You're free to connect as many actions you want into the same OUT port, which would effectively create that many threads (Goroutines). Once a new thread is created, the execution flow rules apply to each thread on it's own, meaning that one thread might get rerouted through a KO port and quit, while another thread could keep running through it's "happy path".

Keep in mind that once a new thread is created it will effectively bifurcate the execution flow into as many execution flows as threads there are, which means that all the actions that are shared along the execution path of each thread will get executed as many times as threads exist.

Joining threads

Sometimes you'll want to bifurcate the execution path of your blueprint and end up with two different threads, each one of them executing on it's own what's left of the blueprint after the bifurcation. This is useful when you want the same thing to be performed N number of times in parallel.

But you might also want to "join" these threads at some point, wait for all of them to finish executing their execution path and then end up with a single thread. This is what the Join threads action does.

Variables scope

Both action variables and user defined variables have scopes.
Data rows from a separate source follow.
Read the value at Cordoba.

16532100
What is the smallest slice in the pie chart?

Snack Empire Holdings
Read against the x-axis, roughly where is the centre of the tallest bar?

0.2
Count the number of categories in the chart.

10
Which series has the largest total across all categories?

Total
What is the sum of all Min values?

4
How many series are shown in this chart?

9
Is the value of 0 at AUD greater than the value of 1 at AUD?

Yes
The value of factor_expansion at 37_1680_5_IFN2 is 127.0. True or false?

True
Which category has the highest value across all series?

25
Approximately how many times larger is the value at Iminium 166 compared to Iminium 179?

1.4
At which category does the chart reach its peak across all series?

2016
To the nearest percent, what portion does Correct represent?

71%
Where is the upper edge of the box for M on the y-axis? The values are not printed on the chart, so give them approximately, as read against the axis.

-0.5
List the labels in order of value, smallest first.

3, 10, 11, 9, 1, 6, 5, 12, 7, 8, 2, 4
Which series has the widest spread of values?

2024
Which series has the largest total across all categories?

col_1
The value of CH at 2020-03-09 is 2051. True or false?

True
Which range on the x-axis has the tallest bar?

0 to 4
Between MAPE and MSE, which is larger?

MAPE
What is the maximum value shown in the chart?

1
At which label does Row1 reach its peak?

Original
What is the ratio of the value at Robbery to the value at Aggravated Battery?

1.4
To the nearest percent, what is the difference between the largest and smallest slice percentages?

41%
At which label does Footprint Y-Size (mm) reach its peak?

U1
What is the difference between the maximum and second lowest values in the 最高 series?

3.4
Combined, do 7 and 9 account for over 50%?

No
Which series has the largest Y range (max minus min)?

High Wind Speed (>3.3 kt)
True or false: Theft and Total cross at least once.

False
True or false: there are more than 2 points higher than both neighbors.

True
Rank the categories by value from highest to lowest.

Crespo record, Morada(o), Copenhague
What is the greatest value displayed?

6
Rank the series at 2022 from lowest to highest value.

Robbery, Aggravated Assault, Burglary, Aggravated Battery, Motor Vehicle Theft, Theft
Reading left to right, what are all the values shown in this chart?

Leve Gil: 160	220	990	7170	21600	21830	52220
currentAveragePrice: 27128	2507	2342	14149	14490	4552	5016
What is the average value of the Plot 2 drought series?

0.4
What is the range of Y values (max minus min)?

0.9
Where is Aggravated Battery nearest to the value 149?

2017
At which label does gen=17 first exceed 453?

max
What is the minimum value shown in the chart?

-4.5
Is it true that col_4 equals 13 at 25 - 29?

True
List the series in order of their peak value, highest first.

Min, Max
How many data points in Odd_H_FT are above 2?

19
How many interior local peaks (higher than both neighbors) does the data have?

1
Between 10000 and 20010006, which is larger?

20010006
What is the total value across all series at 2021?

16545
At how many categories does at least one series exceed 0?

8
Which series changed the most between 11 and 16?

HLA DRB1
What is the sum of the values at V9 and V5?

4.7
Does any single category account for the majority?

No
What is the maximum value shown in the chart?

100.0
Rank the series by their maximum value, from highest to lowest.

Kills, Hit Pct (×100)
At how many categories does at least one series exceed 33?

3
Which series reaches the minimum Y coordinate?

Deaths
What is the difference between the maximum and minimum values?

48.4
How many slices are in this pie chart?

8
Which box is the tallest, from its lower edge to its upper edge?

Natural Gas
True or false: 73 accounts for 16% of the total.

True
They are not globally accessible from anywhere in the blueprint; they have specific scopes and they are accessible only from execution paths within that scope.

Explained with simple words, variables are accessible from any point in an execution path only if that execution path can be traversed backwards and the point were the variable was created is reached.

Variables and threads

Each newly created thread will inherit and copy all the variables that are located on the execution path it has been created from. From there on, each thread will be able to create new variables or modify the variables it inherited, but these modifications won't affect other threads.

If several threads are joined, all the variables from each one of the joined threads will be put in the scope of the new execution path created by the "Join threads" action.

If several threads defined a variable with the same name, once all threads have been joined, the variable will contain the value of the last thread that finished it's execution and reached the "Join threads" action.